From graph duals to matrix pivots: a tour through delta-matorids
Combinatorics Seminar
12th November 2019, 11:00 am – 12:00 pm
Fry Building, 2.04
This talk will consider a variety of everyday graph theoretical notions --- duals, circle graphs, pivot-minors, Eulerian graphs, and bipartite graphs --- and will survey how they appear in the theory of delta-matroids. The emphasis will be on exposing the interplay between the graph theoretical and matroid theoretical concepts, and no prior knowledge of matroids will be assumed.
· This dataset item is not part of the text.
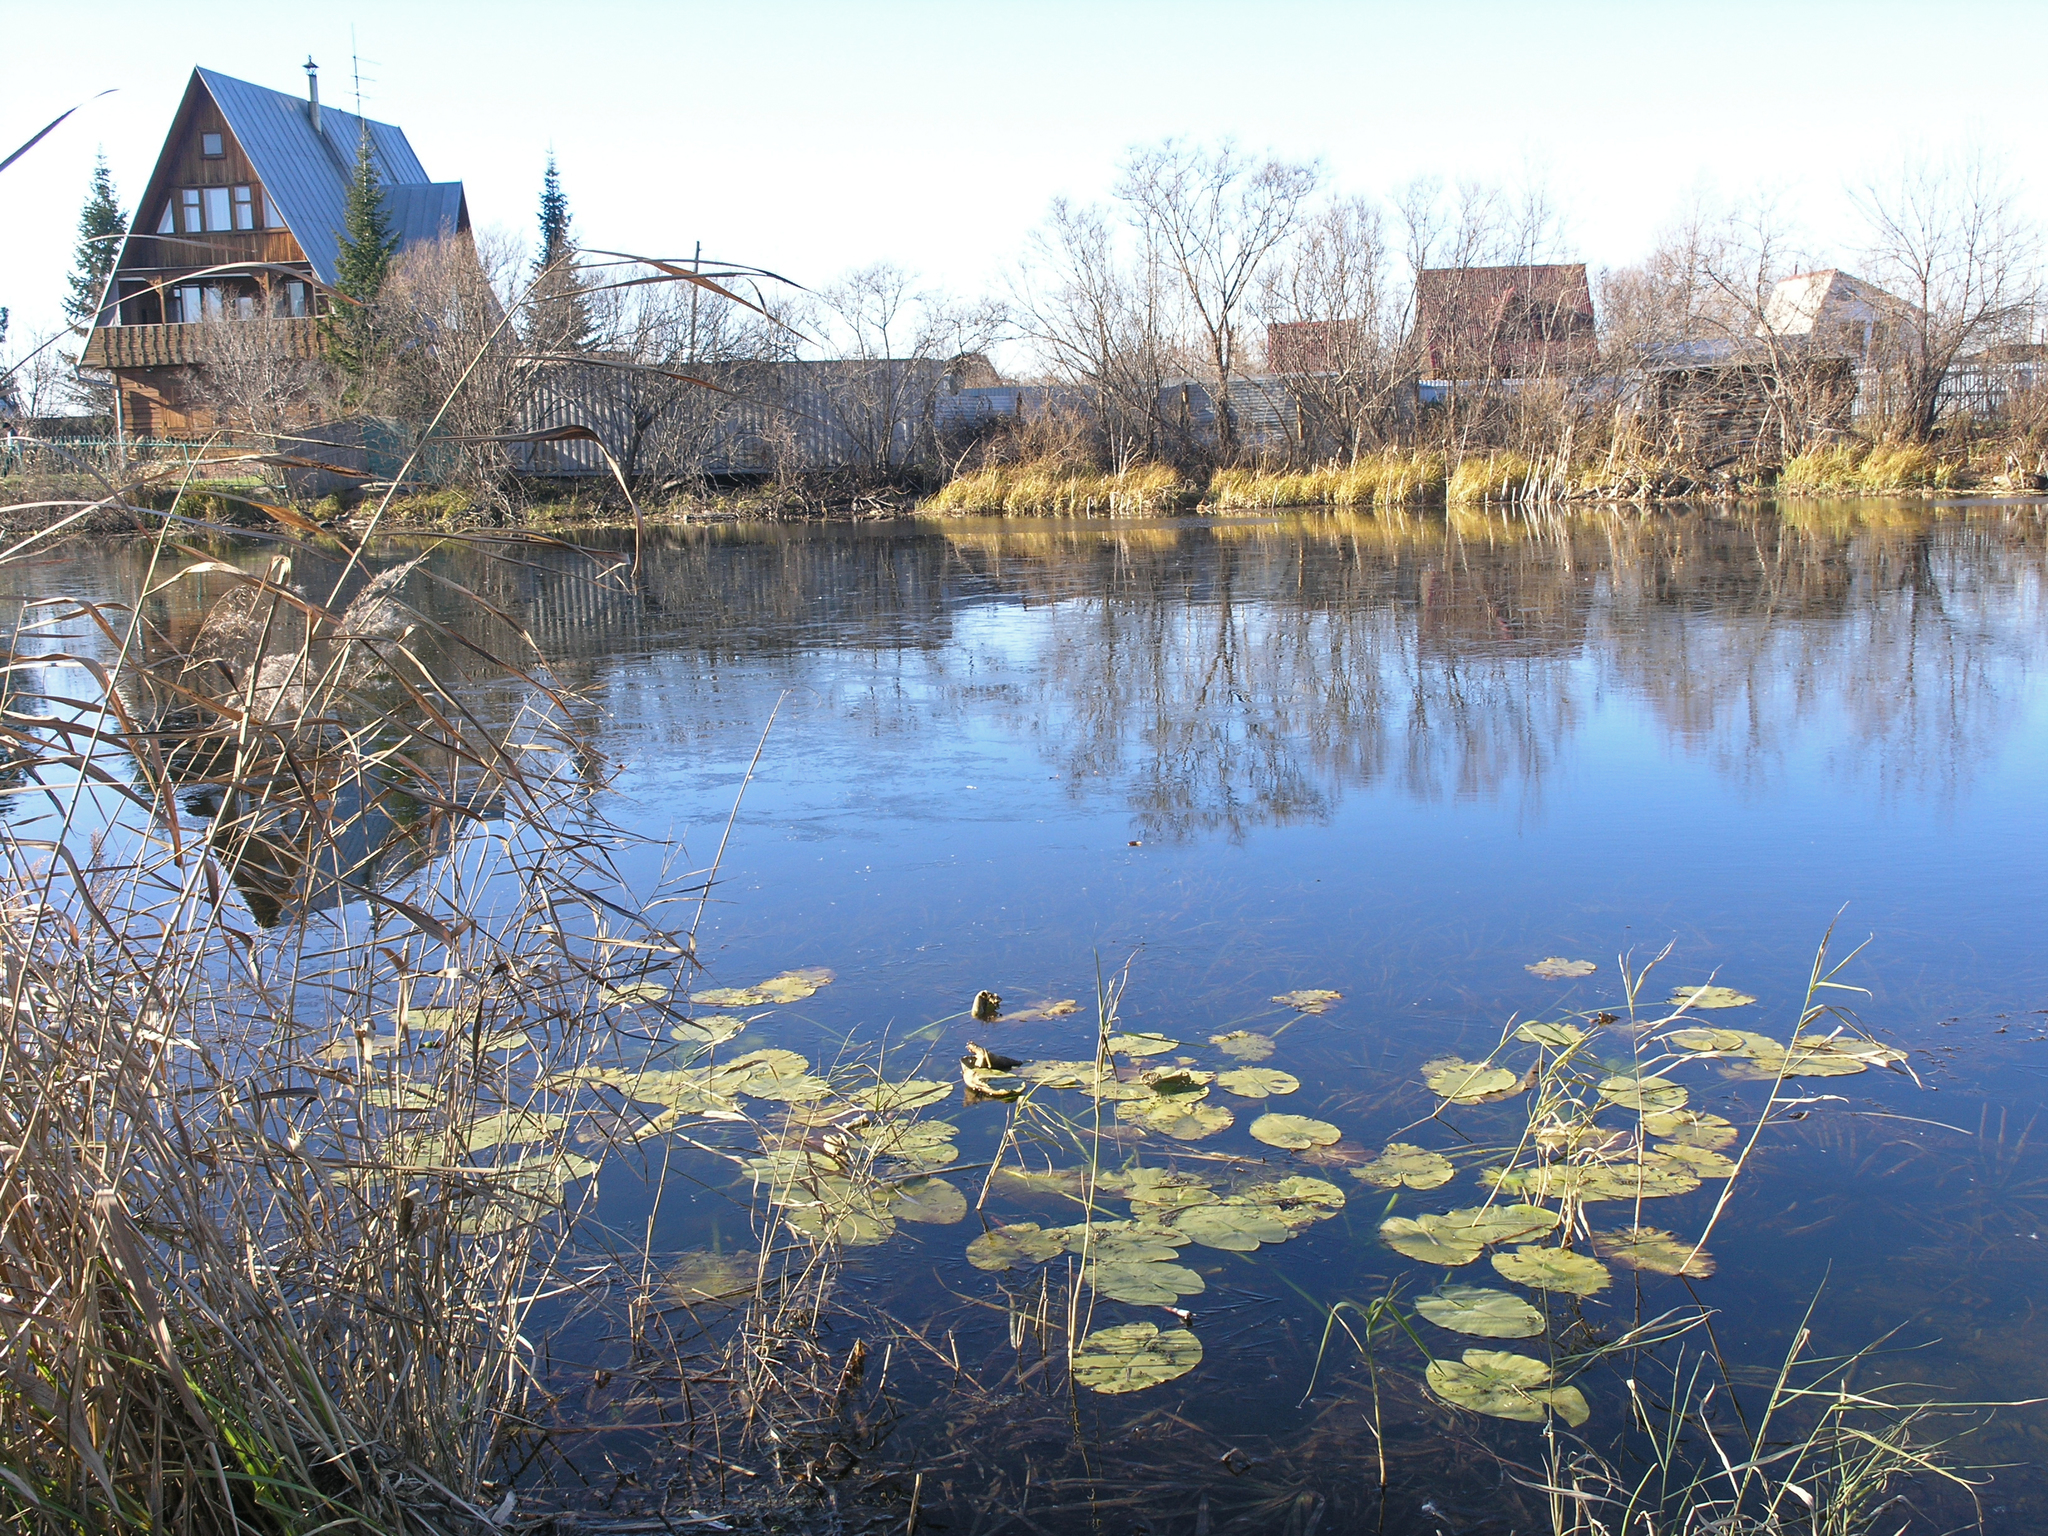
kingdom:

Matroids are often introduced either as objects that capture linear independence, or as generalisations of graphs. If one likes to think of a matroid as a structure that captures linear independence in vector spaces, then a delta-matroid is a structure that arises by retaining the (Steinitz) exchange properties of vector space bases, but dropping the requirement that basis elements are all of the same size. On the other hand, if one prefers to think of matroids as generalising graphs, then delta-matroids generalise graphs embedded in surfaces. There are a host of other ways in which delta-matroids arise in combinatorics. Indeed, they were introduced independently by three different groups of authors in the 1980s, with each definition having a different motivation (and all different from the two above). In this talk I'll survey some of the ways in which delta-matroids appear in graph theory. The focus will be on how the fundamental operations on delta-matroids appear, in different guises, as familiar and well-studied concepts in graph theory. In particular, I'll illustrate how apparently disparate pieces of graph theory come together in the world of delta-matroids.